• [INPUT FOR THIS TASK]
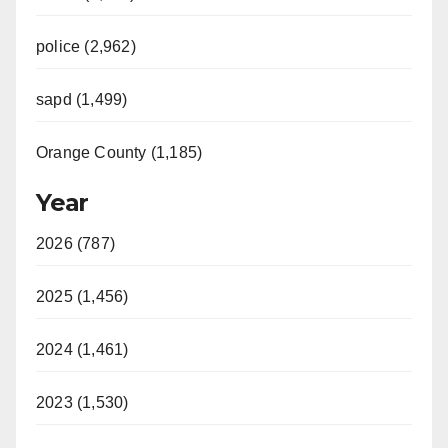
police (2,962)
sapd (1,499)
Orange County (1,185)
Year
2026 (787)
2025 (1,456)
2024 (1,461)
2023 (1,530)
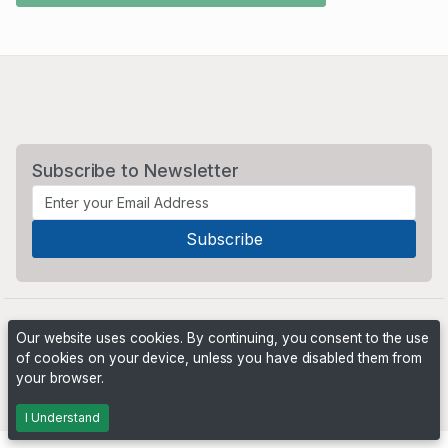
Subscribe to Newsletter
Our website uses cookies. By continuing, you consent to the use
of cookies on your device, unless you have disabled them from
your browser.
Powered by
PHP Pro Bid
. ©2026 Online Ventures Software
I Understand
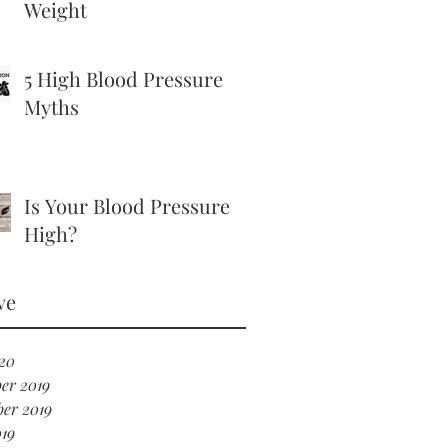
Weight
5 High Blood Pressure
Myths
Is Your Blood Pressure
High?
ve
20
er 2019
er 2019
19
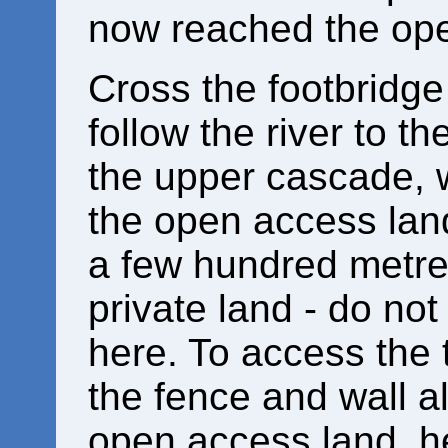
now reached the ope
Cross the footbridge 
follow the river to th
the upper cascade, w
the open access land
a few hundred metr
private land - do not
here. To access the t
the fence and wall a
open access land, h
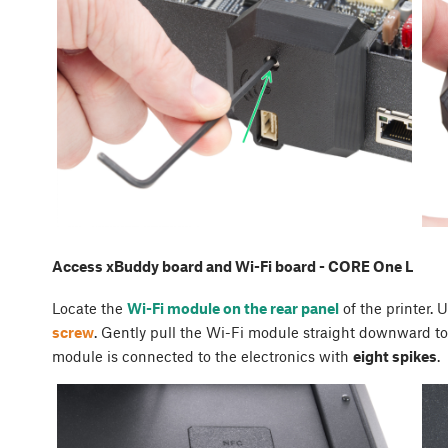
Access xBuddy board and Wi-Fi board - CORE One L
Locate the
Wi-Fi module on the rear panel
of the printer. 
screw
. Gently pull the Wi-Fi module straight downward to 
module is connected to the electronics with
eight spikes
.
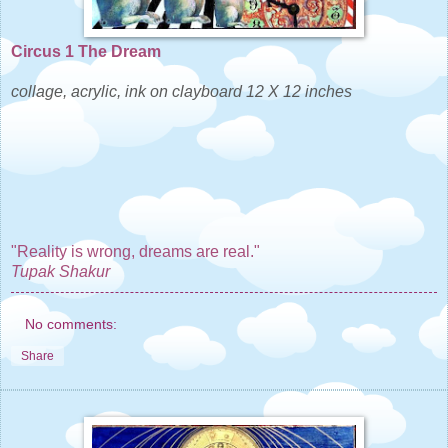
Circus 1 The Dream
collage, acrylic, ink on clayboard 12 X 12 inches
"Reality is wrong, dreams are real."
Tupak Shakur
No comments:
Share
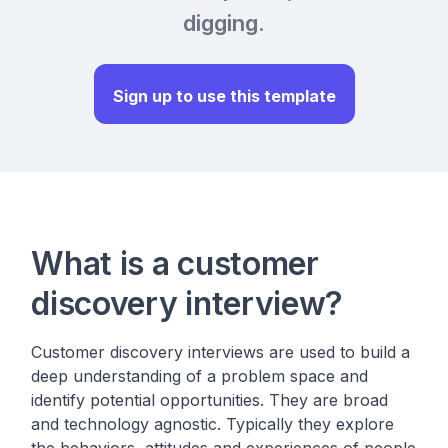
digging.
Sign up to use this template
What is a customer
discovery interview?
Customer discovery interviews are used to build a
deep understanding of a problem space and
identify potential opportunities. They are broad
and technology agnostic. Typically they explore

• [INSTRUCTIONS TO FOLLOW] What you return must match, character for character, the lines above from the one with "5 High Blood Pressure" through the one with "Access xBuddy board", minus any pictures.

• [RESPONSE AREA]
5 High Blood Pressure
Myths
Is Your Blood Pressure
High?
ve
20
er 2019
er 2019
19
now reached the ope
Cross the footbridge 
follow the river to th
the upper cascade, w
the open access land
a few hundred metr
private land - do not
here. To access the t
the fence and wall a
open access land, h
Access xBuddy board and Wi-Fi board - CORE One L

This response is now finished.